Pull out each line of the data below that contains the word "telefonischer".

##### Dataset #####

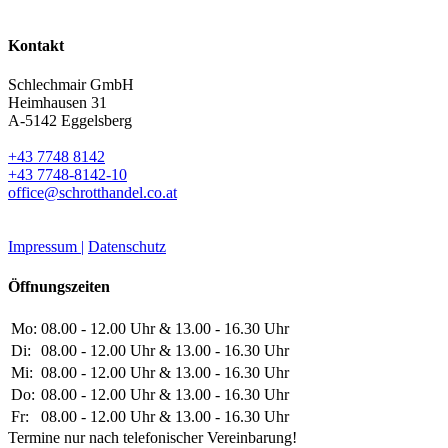
Kontakt
Schlechmair GmbH
Heimhausen 31
A-5142 Eggelsberg
+43 7748 8142
+43 7748-8142-10
office@schrotthandel.co.at
Impressum |
Datenschutz
Öffnungszeiten
Mo:
08.00 - 12.00 Uhr & 13.00 - 16.30 Uhr
Di:
08.00 - 12.00 Uhr & 13.00 - 16.30 Uhr
Mi:
08.00 - 12.00 Uhr & 13.00 - 16.30 Uhr
Do:
08.00 - 12.00 Uhr & 13.00 - 16.30 Uhr
Fr:
08.00 - 12.00 Uhr & 13.00 - 16.30 Uhr
Termine nur nach telefonischer Vereinbarung!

#####

> **Answer**
Termine nur nach telefonischer Vereinbarung!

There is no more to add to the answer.